**Source extract:**
******************************

Another review article by López-Granados [10] also discussed the state of plant species recognition. One point that he made is that within-class differences are huge and he concluded that a robust recognition system will need to be very complex.

The complexity of features can be assessed by their level of invariance. Well performing generic shape features used in computer vision often possess three properties of invariance, i.e., their ability to be invariant to scale, rotation and translation. With such properties and a robust object extraction method, objects can be recognised as long as they are not subject to affine or projective transformation. If an object is only subject to similarity transformations, its values will not change, if features obey stated invariance properties. Some literatures claim to construct features that are also invariant to small affine transformations[11,12], which suggests that they are also more robust in terms of other variations.

Regarding invariance, one thing to consider for this case study is that the need for scale invariance arises not from camera distance changes, since it is expected to be fixed, but as a consequence of plants being at different growth stages. Furthermore, the objects considered in this case study are not rigid, such that the previously described feature invariances are only minimum requirements. Ideal features would be invariant to natural variations of an object class. The existence of such natural invariant features is unknown to the authors.

******************************

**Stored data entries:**
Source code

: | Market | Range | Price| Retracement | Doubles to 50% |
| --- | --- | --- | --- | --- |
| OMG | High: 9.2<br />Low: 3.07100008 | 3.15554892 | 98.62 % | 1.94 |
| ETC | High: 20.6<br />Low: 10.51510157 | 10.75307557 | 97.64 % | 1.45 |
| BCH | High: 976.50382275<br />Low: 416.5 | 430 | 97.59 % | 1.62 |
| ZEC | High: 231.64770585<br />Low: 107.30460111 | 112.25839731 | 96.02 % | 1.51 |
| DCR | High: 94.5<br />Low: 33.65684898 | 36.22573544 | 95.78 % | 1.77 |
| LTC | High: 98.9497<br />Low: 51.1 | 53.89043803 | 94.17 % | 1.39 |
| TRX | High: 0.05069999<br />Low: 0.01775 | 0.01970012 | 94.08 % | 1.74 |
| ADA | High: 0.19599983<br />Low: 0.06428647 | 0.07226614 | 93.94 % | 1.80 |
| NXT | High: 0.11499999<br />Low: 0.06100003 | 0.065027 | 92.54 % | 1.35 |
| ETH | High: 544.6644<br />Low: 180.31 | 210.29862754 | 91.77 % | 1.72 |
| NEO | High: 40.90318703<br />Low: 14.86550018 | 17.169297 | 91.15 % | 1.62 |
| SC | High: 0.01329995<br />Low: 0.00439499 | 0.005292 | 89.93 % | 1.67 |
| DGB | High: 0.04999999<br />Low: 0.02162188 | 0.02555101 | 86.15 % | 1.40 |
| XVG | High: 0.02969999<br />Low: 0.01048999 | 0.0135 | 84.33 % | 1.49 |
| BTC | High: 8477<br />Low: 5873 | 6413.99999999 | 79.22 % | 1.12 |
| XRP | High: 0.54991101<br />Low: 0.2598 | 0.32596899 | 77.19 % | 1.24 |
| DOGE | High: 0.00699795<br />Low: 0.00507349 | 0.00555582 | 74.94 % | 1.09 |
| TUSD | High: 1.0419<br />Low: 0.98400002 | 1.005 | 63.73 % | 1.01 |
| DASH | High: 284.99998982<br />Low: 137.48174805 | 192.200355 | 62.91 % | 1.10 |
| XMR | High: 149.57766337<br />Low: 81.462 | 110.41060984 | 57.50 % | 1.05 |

******************************

**What to do:**
- 1) According to the passage on feature invariance, which three invariance properties do well-performing generic shape features often have?
- 2) Render the lines of the entries as a numbered list with blank lines omitted, starting at the line that contains "Doubles to 50% |" and ending at the line that contains "97.59 % | 1.62 |".
The passage on feature invariance and the stored data entries are unrelated material.

**Solutions for each task:**
- 1) Invariance to scale, rotation, and translation.

- 2)
1. : | Market | Range | Price| Retracement | Doubles to 50% |
2. | --- | --- | --- | --- | --- |
3. | OMG | High: 9.2<br />Low: 3.07100008 | 3.15554892 | 98.62 % | 1.94 |
4. | ETC | High: 20.6<br />Low: 10.51510157 | 10.75307557 | 97.64 % | 1.45 |
5. | BCH | High: 976.50382275<br />Low: 416.5 | 430 | 97.59 % | 1.62 |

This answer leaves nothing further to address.